Despite statements by US President Donald Trump about a possible ceasefire, Iran has publicly rejected reports of progress in negotiations, emphasizing that there is no likelihood of reaching an agreement with the opposing side. Moreover, Tehran refused to accept the US 15-point ceasefire proposal, putting forward its own extensive conditions for resolving the escalating conflict in the Middle East. The deployment of additional US troops in the region increases the risks of further escalation, strengthening the dollar as the world's key reserve currency and putting downward pressure on gold.
At the same time, Iran's energy sector continues to face strain, while the effective closure of the Strait of Hormuz supports rising oil prices. Higher oil prices intensify inflation concerns and reinforce expectations that major central banks, including the US Federal Reserve, will maintain a tight monetary policy stance. The market has largely abandoned expectations of Fed rate cuts—on the contrary, forecasts of a possible rate hike by the end of the year are increasing.
Rising yields on US Treasury bonds further support the dollar and limit demand for gold. Nevertheless, XAU/USD remains highly sensitive to geopolitical factors, and high volatility is expected to persist in the coming sessions—especially amid speculation about a potential US ground operation to take control of a key Iranian oil terminal on Kharg Island.

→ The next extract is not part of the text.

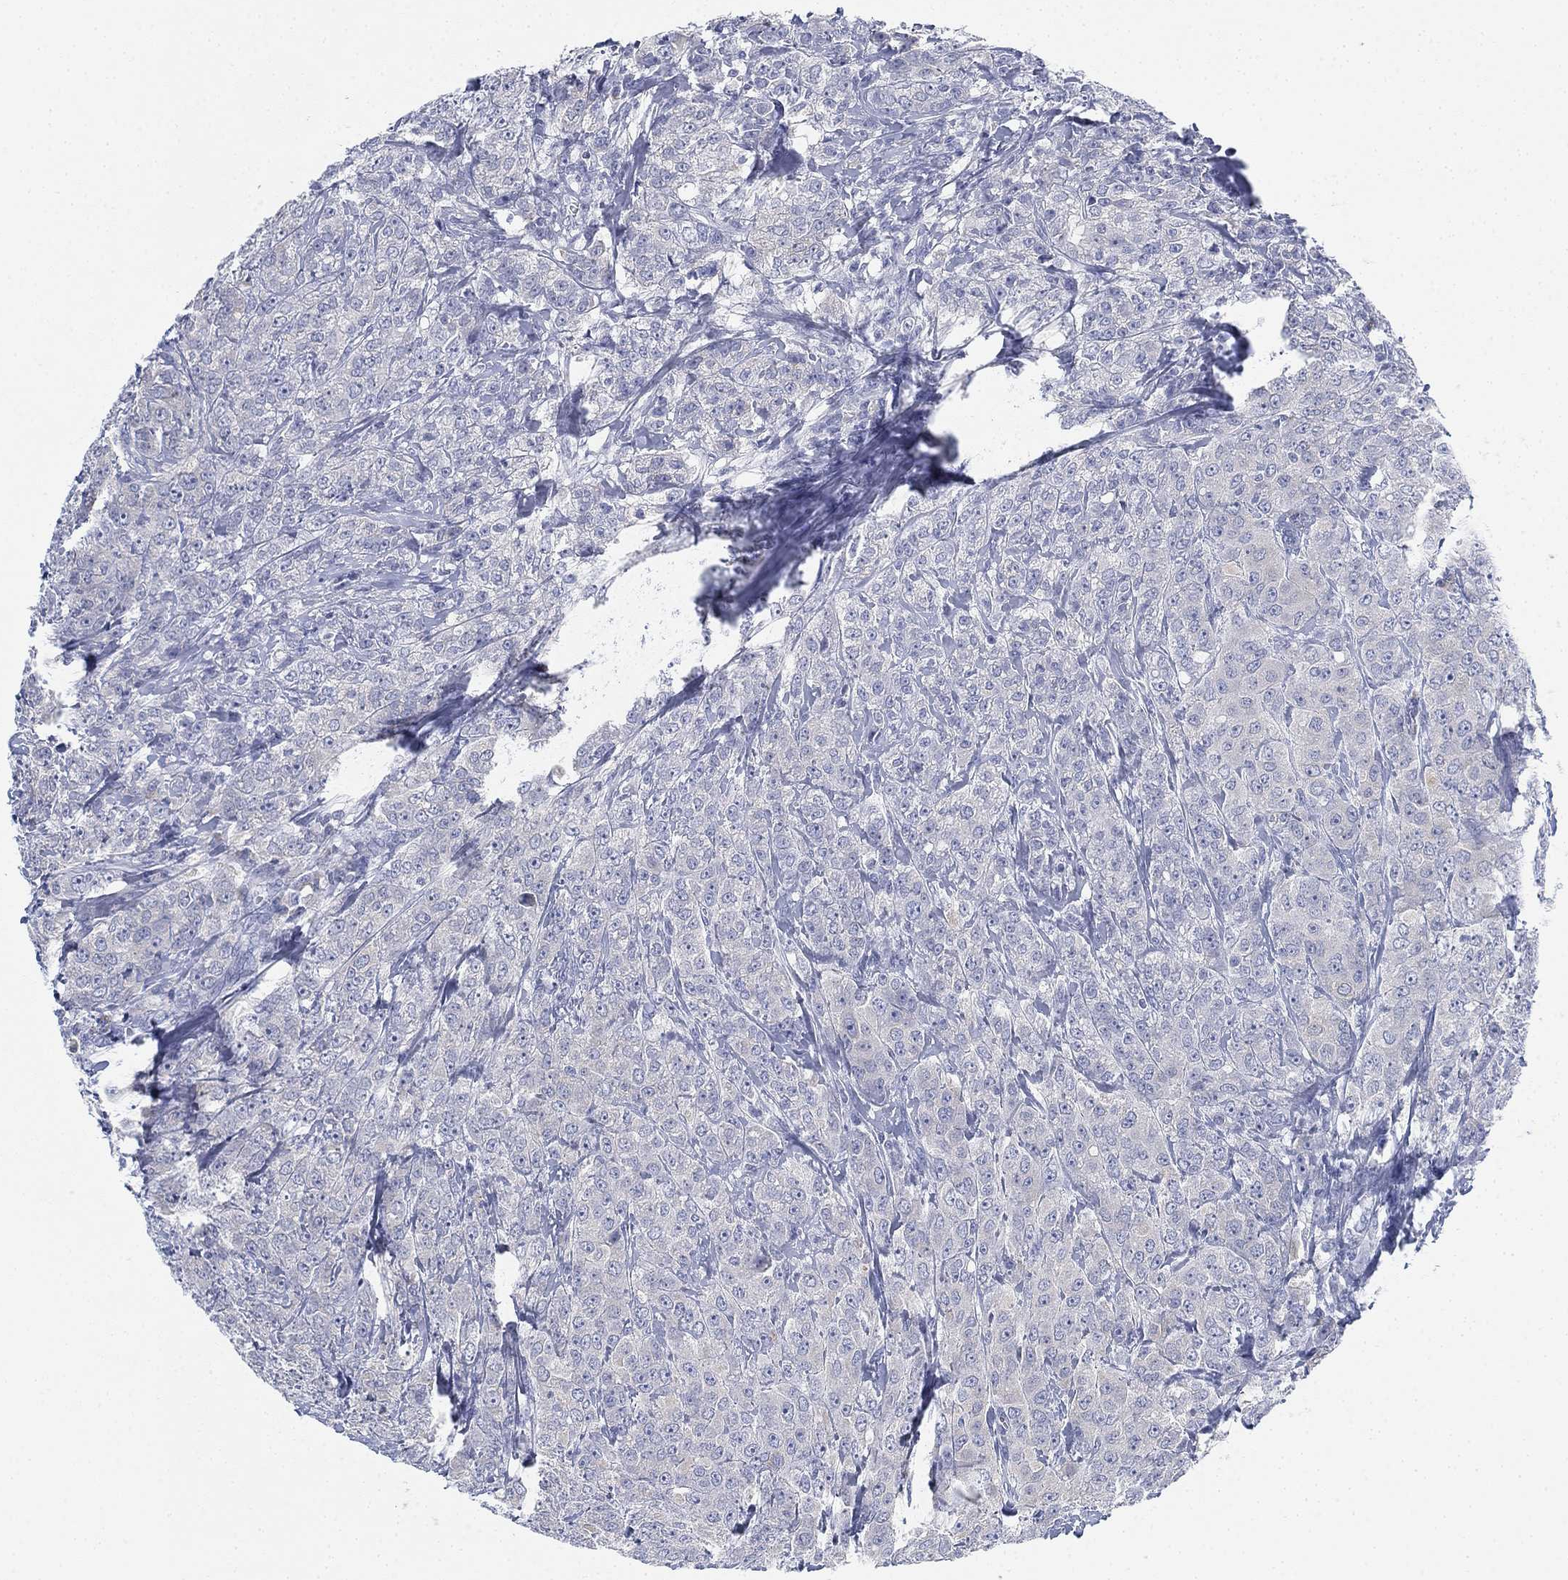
{"staining": {"intensity": "negative", "quantity": "none", "location": "none"}, "tissue": "breast cancer", "cell_type": "Tumor cells", "image_type": "cancer", "snomed": [{"axis": "morphology", "description": "Duct carcinoma"}, {"axis": "topography", "description": "Breast"}], "caption": "The micrograph exhibits no staining of tumor cells in intraductal carcinoma (breast).", "gene": "GCNA", "patient": {"sex": "female", "age": 43}}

From a technical perspective, gold remains under pressure, with oscillators in negative territory. However, it is worth noting that the Relative Strength Index (RSI) has exited the oversold zone, indicating a resumption of the decline. At the same time, the key 100-day and 200-day SMAs are sloping upward. This suggests that, in the broader view, gold is not prepared for significant losses, and the downward trend is likely to be short-term.